If there is one thing that every writer on earth knows, or ought to know, it is that you write to the customer's specifications. If the customer wants you to write an adventure story with a blond blue-eyed male protagonist, that is what you do, or else you don't accept the contract.
Now, there is apparently one literary agency that has an issue with featuring gay characters in what is commonly called "young adult" fiction - meaning fiction whose intended demographic is not adult at all. And let us be clear on one thing: until one generation ago, nobody would even have imagined that such things would be considered in mainstream "teen-age" - as it was called then - publishing. And I have to say that the invention of "Young Adult" as a completely new category strikes me as nothing but an insidious play with words; because you would hesitate to deliver morally subversive material to a "teen-ager", whereas a "young adult" suggests someone who has the maturity, insight and responsibility to handle it. But the demographic intended is exactly the same: that of Diana Wynne Jones, JK Rowling and Artemis Fowl - 13-18. Why, therefore, a new expression should be invented to describe a demographic that had been known to publishers as a distinct target for centuries - well, I'll leave that to you to work out.

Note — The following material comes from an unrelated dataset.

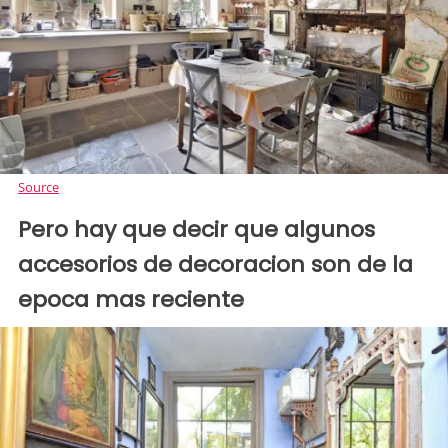
Source
Pero hay que decir que algunos
accesorios de decoracion son de la
epoca mas reciente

Let us move on. Let us start from the premise that it is entirely good, and that there is no reason whatever to have any hesitation, about placing such characters in stories meant for such readers. Let us, in fact, suggest that there is no such thing as reading that can be harmful for thirteen- and fourteen-year-olds; that, after all, is the point of calling such readers "young adults". Let us accept as a premise that the agency which rejects stories featuring homosexual characters has nothing to say for itself except stupidity and ignorance. What do you do with a prospective client whose viewpoint you disagree with? Why, you don't take your work to him. I would never sell a single page or a letter of translation to a Jew-basher or a racist or a Fascist, not if I were conscious of their views, and much less if working with them involved such views in any way.
But that is not enough for our modern freethinkers. Oh no.

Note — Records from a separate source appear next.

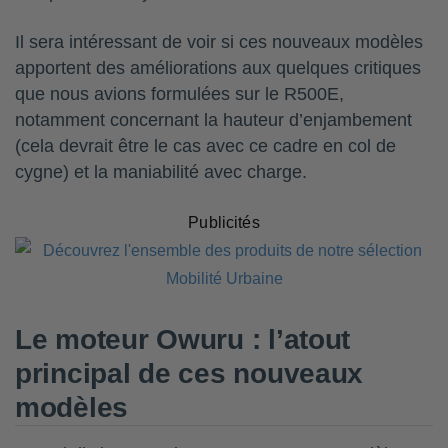
Il sera intéressant de voir si ces nouveaux modèles
apportent des améliorations aux quelques critiques
que nous avions formulées sur le R500E,
notamment concernant la hauteur d’enjambement
(cela devrait être le cas avec ce cadre en col de
cygne) et la maniabilité avec charge.
Publicités
Le moteur Owuru : l’atout
principal de ces nouveaux
modèles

Two years ago I defriended
asakiyume and
sartorias because they had taken part in the scapegoating of a certain religious minority - one, by the way, for which I myself don't have much time as a religion (although I have met plenty of fine people among its members). Then I regretted it and re-friended them. And now I find myself wondering what the Hell ever made me do it. Someone started a campaign to force this agency to accept material featuring homosexuals. Whether or not they want it, they must buy, take on, promote, and sell material that apparently contradicts their views. And
sartorias and
asakiyume don't even seem to realize how viciously illiberal, how liberticidal, how atrociously intolerant and tyrannical this demand is. It is the world upside down. It is the seller telling the buyer what the buyer should buy. It is an assault on the freedom of conscience, of thought, of expression, of trade, of sale, of purchase; and it had never occurred to me before that freedom to trade could be found to be so profoundly connected with freedom of conscience.

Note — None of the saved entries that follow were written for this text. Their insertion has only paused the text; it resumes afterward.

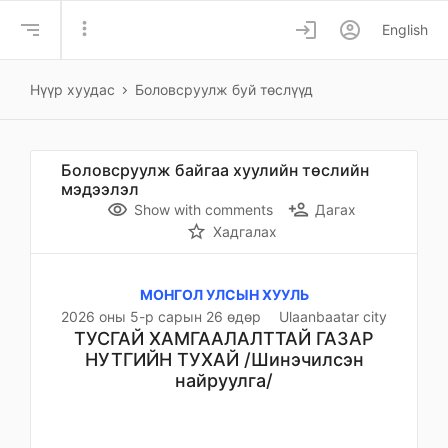
more_vert
login
account_circle
English
Нүүр хуудас
Боловсруулж буй төслүүд
Боловсруулж байгаа хуулийн төслийн
мэдээлэл
remove_red_eye
person_add
Show with comments
Дагах
star_border
Хадгалах
МОНГОЛ УЛСЫН ХУУЛЬ
2026 оны 5-р сарын 26 өдөр
Ulaanbaatar city
ТУСГАЙ ХАМГААЛАЛТТАЙ ГАЗАР
НУТГИЙН ТУХАЙ /Шинэчилсэн
найруулга/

The worst thing is that both of them have got themselves vast, squawking, disgustingly unanimous mobs of supporters. Truly, there never is an idea so bad that it cannot rouse enthusiasm.
If you have an issue with a client, drop them. If you don't want to support a view, don't support it. But it's neither your business, nor mine, nor anyone's to tell anybody what they should buy and sell; what they should do with their business; and what they should think right to sell to teen-agers. End of story.